Linear Equation Systems

In the following you will implement the Gauss-Seidel (GS), Steepest Descent (SD) and the Conjugate Gradient (CG) algorithms to solve linear equation systems of the form

$$A \mathbf{x} = \mathbf{b},$$

with $A$ being an $n \times n$ matrix.

In [7]:
import numpy as np

# We'll generate a random matrix, but for now we're unsure whether it results in a
# solvable system.
n = 6
A =  7*(np.random.rand(n,n) - .5)
b = 13*(np.random.rand(n)   - .5)
A
Out[7]:
array([[ 1.75781401,  1.51265934, -2.74738978, -1.07039898,  0.8011521 ,
         1.4647544 ],
       [-2.71620167, -0.86457733,  0.10081129, -0.73161518, -2.78224414,
         0.41565052],
       [-0.67163289,  1.56932333,  2.48595706, -2.40628501,  0.71051658,
        -0.69975624],
       [ 1.58537064,  1.68053005,  2.06468208,  2.35512153, -0.66624755,
         2.62150694],
       [-3.14413521, -2.23161046,  1.14029891, -1.55518494,  2.72967878,
        -2.42673772],
       [-2.97430088, -2.15350692, -2.82033592,  2.92079141,  2.94935414,
        -0.35649436]])

* _Task directions_: Can you pick up the linear equation systems text right after the printed matrix and carry it on from there? The records that come next are separate material, not part of the linear equation systems text.

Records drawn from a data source
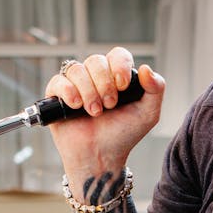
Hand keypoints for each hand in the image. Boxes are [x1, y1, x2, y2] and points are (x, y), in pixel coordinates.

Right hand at [45, 47, 164, 180]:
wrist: (102, 157)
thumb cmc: (123, 135)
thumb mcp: (148, 114)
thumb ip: (156, 88)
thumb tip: (146, 67)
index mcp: (116, 76)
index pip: (117, 55)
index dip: (119, 66)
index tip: (123, 87)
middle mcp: (94, 77)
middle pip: (96, 60)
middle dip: (104, 84)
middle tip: (109, 106)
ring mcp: (75, 85)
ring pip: (77, 69)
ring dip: (88, 91)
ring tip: (94, 112)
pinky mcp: (56, 96)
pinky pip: (58, 80)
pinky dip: (68, 91)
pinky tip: (76, 106)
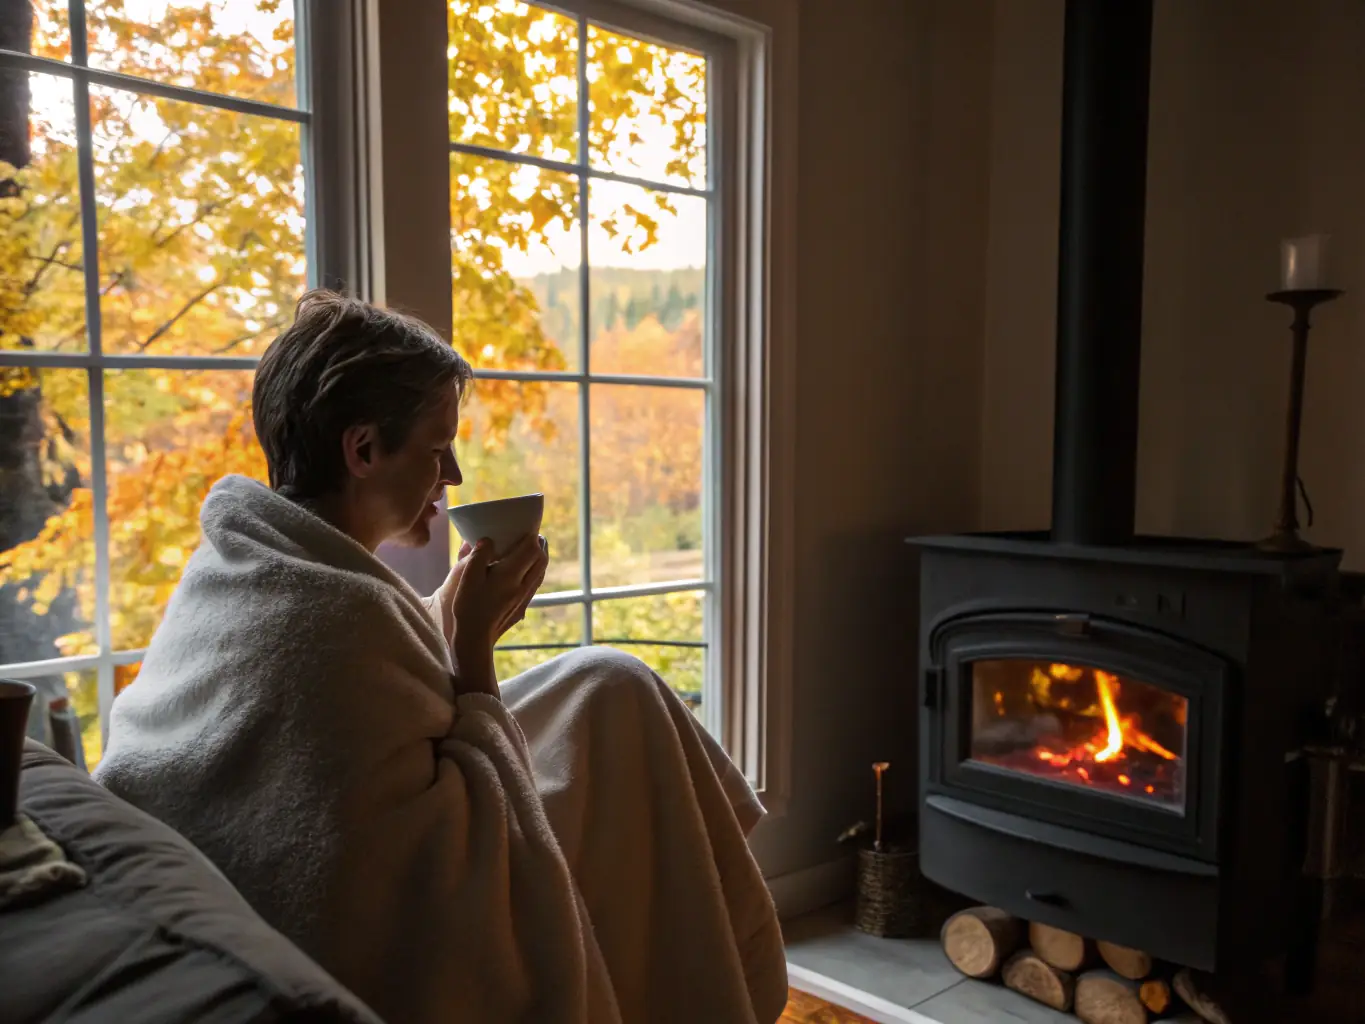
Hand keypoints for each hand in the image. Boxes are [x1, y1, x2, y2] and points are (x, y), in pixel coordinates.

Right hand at [447, 533, 548, 650]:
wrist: (475, 638)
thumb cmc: (468, 606)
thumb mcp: (467, 577)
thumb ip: (479, 555)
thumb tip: (488, 540)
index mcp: (510, 574)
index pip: (532, 548)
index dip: (531, 536)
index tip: (526, 528)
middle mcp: (523, 584)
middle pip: (541, 559)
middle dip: (539, 545)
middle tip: (531, 536)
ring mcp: (524, 596)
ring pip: (540, 572)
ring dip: (539, 558)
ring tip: (531, 550)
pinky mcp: (522, 606)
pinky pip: (535, 583)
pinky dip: (535, 571)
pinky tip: (524, 572)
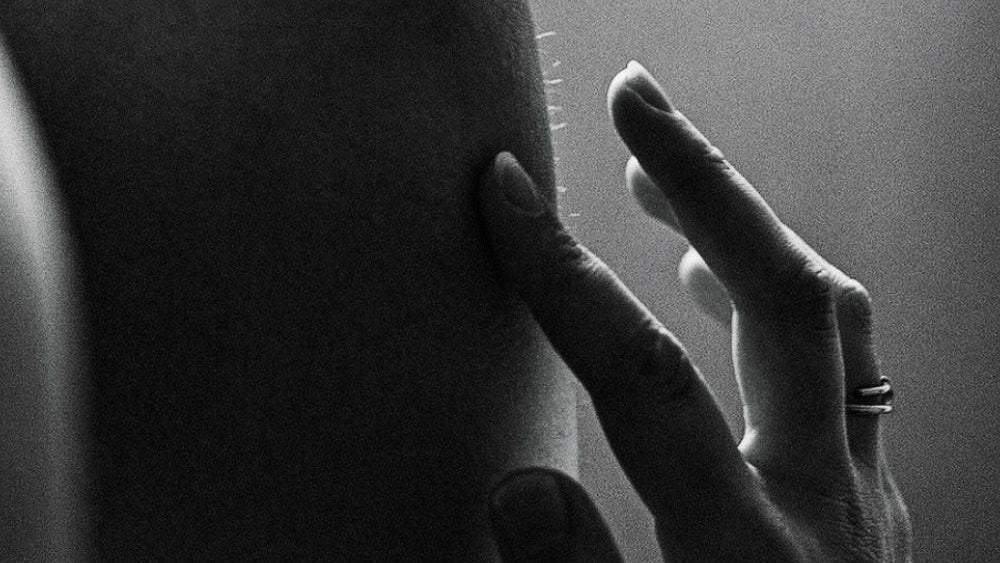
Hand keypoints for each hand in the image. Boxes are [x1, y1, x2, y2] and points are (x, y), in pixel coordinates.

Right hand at [478, 61, 911, 561]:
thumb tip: (515, 484)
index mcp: (745, 551)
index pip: (642, 377)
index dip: (562, 277)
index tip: (504, 194)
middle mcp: (822, 502)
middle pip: (782, 297)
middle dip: (703, 182)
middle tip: (637, 102)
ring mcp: (859, 494)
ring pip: (830, 316)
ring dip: (744, 226)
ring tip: (663, 183)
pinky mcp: (867, 500)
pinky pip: (838, 363)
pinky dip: (776, 298)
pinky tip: (724, 284)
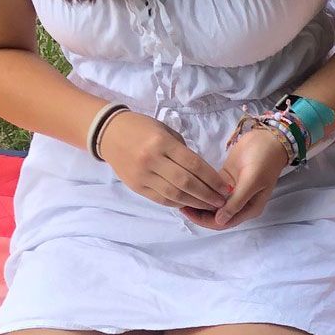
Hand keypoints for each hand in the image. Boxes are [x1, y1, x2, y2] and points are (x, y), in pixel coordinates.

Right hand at [98, 110, 231, 212]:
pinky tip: (190, 203)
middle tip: (221, 201)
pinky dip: (178, 203)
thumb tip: (204, 172)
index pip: (194, 164)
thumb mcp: (165, 131)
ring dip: (195, 202)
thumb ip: (183, 151)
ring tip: (209, 205)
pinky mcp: (136, 186)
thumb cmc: (142, 128)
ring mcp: (142, 175)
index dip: (212, 179)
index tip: (226, 187)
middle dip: (208, 194)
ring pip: (174, 195)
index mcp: (162, 143)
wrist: (108, 132)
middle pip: (186, 183)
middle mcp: (152, 160)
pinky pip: (161, 199)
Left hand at [183, 122, 288, 229]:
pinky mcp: (226, 182)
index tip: (186, 209)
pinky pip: (211, 192)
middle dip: (198, 212)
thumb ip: (237, 202)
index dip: (204, 220)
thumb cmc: (264, 160)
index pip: (223, 222)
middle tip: (179, 202)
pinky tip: (188, 186)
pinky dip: (201, 191)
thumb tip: (220, 221)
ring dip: (198, 202)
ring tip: (180, 194)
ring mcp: (232, 193)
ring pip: (212, 204)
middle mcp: (240, 205)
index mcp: (248, 209)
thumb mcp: (252, 181)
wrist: (269, 140)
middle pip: (215, 216)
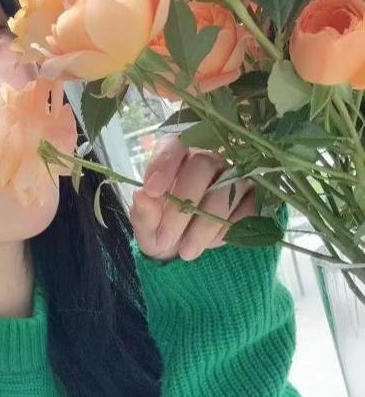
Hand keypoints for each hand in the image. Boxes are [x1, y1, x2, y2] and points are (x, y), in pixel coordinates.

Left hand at [129, 135, 257, 261]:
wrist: (185, 251)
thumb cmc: (162, 231)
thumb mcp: (147, 228)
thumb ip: (143, 213)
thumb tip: (141, 195)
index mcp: (177, 157)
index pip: (175, 144)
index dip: (164, 164)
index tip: (151, 191)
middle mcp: (209, 158)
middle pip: (202, 167)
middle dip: (181, 208)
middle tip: (165, 239)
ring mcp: (236, 175)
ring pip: (226, 191)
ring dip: (204, 225)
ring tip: (186, 252)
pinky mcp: (255, 197)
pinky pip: (248, 209)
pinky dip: (228, 230)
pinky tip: (211, 243)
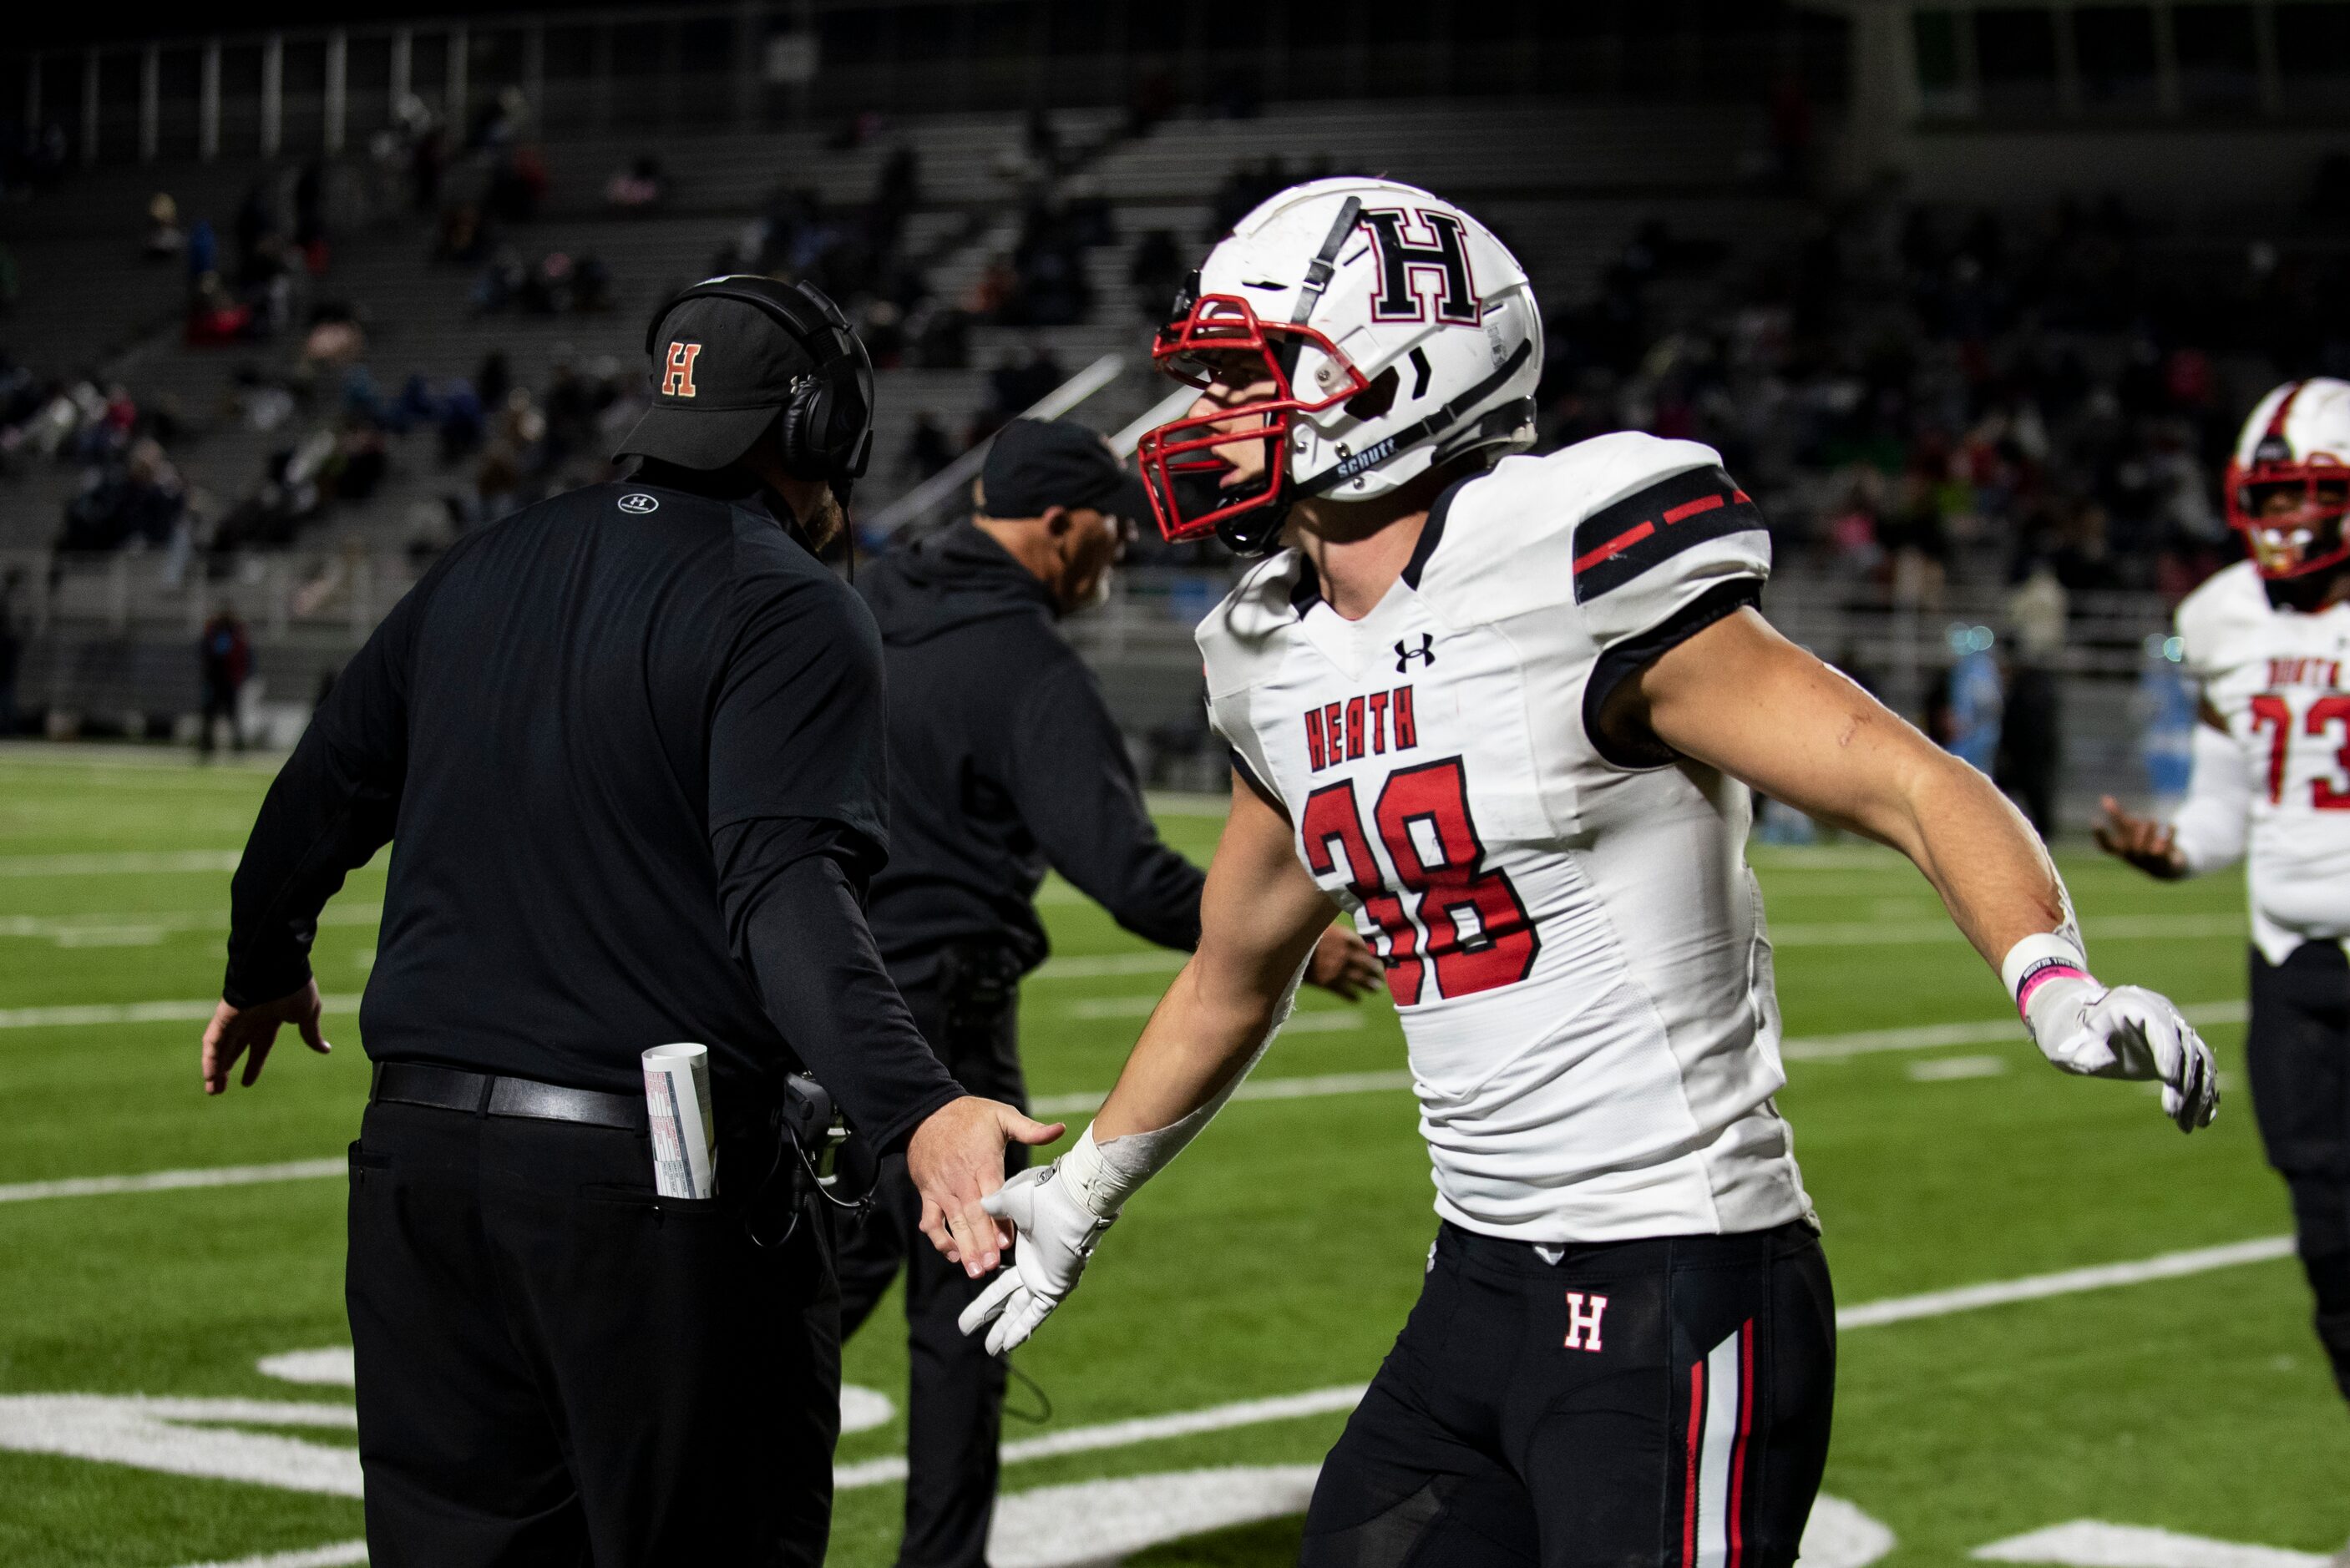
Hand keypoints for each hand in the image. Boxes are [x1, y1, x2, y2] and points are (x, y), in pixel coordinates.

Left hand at [201, 980, 329, 1095]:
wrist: (279, 968)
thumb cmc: (295, 988)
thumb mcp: (308, 1014)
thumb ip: (311, 1034)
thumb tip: (325, 1050)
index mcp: (269, 1021)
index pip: (259, 1047)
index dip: (253, 1065)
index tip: (246, 1083)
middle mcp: (249, 1021)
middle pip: (233, 1051)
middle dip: (226, 1070)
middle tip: (218, 1091)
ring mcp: (234, 1019)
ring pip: (220, 1049)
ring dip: (214, 1069)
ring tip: (212, 1089)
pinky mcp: (223, 1017)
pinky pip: (213, 1041)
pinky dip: (210, 1058)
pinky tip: (210, 1075)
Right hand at [907, 1097, 1065, 1278]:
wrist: (925, 1112)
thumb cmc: (969, 1115)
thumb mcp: (1001, 1116)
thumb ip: (1030, 1129)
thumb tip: (1060, 1130)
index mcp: (982, 1162)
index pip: (992, 1195)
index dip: (999, 1220)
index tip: (1007, 1243)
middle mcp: (961, 1180)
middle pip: (972, 1215)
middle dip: (982, 1243)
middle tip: (991, 1266)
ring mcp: (943, 1189)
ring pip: (954, 1223)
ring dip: (964, 1248)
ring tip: (975, 1271)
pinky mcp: (929, 1194)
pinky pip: (931, 1221)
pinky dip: (939, 1239)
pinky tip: (953, 1255)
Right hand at [956, 1161, 1113, 1354]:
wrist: (1069, 1200)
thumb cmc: (1045, 1195)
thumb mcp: (1012, 1199)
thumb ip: (995, 1206)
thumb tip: (980, 1205)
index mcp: (1024, 1249)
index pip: (1001, 1275)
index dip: (988, 1286)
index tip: (971, 1301)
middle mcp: (1034, 1267)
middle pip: (1004, 1299)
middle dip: (984, 1314)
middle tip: (963, 1328)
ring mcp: (1043, 1279)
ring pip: (1019, 1312)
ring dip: (1003, 1331)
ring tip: (990, 1350)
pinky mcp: (1053, 1287)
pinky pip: (1035, 1314)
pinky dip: (1022, 1329)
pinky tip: (1009, 1346)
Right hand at [1305, 922, 1383, 1000]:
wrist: (1286, 946)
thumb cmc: (1302, 934)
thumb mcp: (1320, 925)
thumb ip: (1334, 931)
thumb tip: (1342, 935)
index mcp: (1344, 937)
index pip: (1365, 946)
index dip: (1372, 952)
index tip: (1378, 956)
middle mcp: (1345, 953)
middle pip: (1366, 962)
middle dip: (1375, 969)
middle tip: (1381, 974)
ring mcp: (1337, 968)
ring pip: (1360, 979)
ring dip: (1369, 984)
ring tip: (1376, 988)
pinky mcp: (1328, 982)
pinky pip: (1345, 991)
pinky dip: (1352, 996)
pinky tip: (1357, 999)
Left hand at [2025, 976, 2218, 1132]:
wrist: (2081, 1028)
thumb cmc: (2073, 1033)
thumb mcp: (2070, 1040)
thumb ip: (2081, 1050)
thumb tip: (2096, 1063)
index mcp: (2138, 1005)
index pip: (2162, 1028)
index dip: (2168, 1052)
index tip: (2168, 1080)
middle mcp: (2163, 1016)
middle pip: (2186, 1048)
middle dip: (2183, 1082)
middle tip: (2171, 1113)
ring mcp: (2174, 1034)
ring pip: (2199, 1063)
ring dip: (2198, 1095)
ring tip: (2187, 1125)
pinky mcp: (2178, 1054)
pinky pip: (2199, 1072)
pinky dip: (2203, 1095)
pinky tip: (2202, 1120)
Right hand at [2093, 796, 2187, 879]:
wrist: (2165, 869)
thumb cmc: (2143, 845)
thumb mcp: (2130, 832)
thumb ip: (2117, 817)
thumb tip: (2104, 798)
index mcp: (2122, 851)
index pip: (2107, 847)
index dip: (2100, 836)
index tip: (2096, 821)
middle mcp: (2133, 858)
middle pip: (2130, 843)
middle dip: (2135, 828)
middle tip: (2139, 818)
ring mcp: (2148, 861)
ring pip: (2147, 846)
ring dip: (2150, 829)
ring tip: (2153, 819)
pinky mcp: (2165, 861)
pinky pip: (2167, 846)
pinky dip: (2170, 833)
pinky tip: (2172, 825)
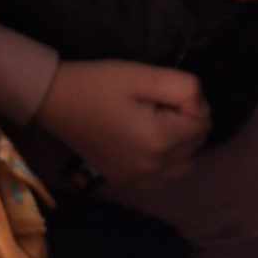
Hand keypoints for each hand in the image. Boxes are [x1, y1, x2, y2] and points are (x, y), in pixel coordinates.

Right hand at [35, 59, 208, 186]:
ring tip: (157, 122)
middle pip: (197, 143)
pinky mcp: (128, 182)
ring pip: (185, 164)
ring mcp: (140, 179)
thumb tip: (199, 103)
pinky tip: (147, 143)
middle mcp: (154, 166)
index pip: (202, 121)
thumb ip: (183, 87)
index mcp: (159, 139)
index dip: (190, 102)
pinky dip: (165, 161)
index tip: (163, 91)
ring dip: (181, 143)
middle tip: (158, 103)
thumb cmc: (97, 85)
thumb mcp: (141, 75)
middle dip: (187, 121)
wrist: (55, 102)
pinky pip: (164, 176)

* _Answer for this exercise_:
Task 1

First, you need to implement a Python function $\text{diff(a,b)}$, which returns the difference $\text{d}$ between two $n$-dimensional vectors $\text{a}$ and $\text{b}$ according to

$$ d = || \mathbf{a} - \mathbf{b}||_\infty = \underset{i=1,2,\dots,n}{\operatorname{max}} |a_i - b_i|. $$
In [6]:
def diff(a, b):
    return np.max(a - b)

Task 2

The Gauss-Seidel iteration scheme to solve the linear equation system

$$A \mathbf{x} = \mathbf{b}$$

is defined by

$$x_i^{(k)} = \frac{1}{a_{ii}} \left[ -\sum_{j=0}^{i-1} a_{ij} x_j^{(k)} -\sum_{j=i+1}^{n-1} a_{ij} x_j^{(k-1)} + b_i \right].$$

Note especially the difference in the sums: the first one involves $x_j^{(k)}$ and the second one $x_j^{(k-1)}$.

Give the outline of the derivation in LaTeX math notation in the markdown cell below. (Double click on "YOUR ANSWER HERE" to open the cell, and ctrl+enter to compile.)

Hint: Similar to the Jacobi scheme, start by seperating the matrix $A$ into its diagonal ($D$), lower triangular ($L$) and upper triangular ($U$) forms, such that $A = D - L - U$.

YOUR ANSWER HERE

Task 3

Implement the Gauss-Seidel iteration scheme derived above

$$x_i^{(k)} = \frac{1}{a_{ii}} \left[ -\sum_{j=0}^{i-1} a_{ij} x_j^{(k)} -\sum_{j=i+1}^{n-1} a_{ij} x_j^{(k-1)} + b_i \right],$$

where $a_{ij}$ are the elements of the matrix $A$, and $x_i$ and $b_i$ the elements of vectors $\mathbf{x}$ and $\mathbf{b}$, respectively.

Write a Python function $\text{GS(A, b, eps)}$, where $\text{A}$ represents the $n \times n$ $A$ matrix, $\text{b}$ represents the $n$-dimensional solution vector $\mathbf{b}$, and $\text{eps}$ is a scalar $\varepsilon$ defining the accuracy up to which the iteration is performed. Your function should return both the solution vector $\mathbf{x}^{(k)}$ from the last iteration step and the corresponding iteration index $k$.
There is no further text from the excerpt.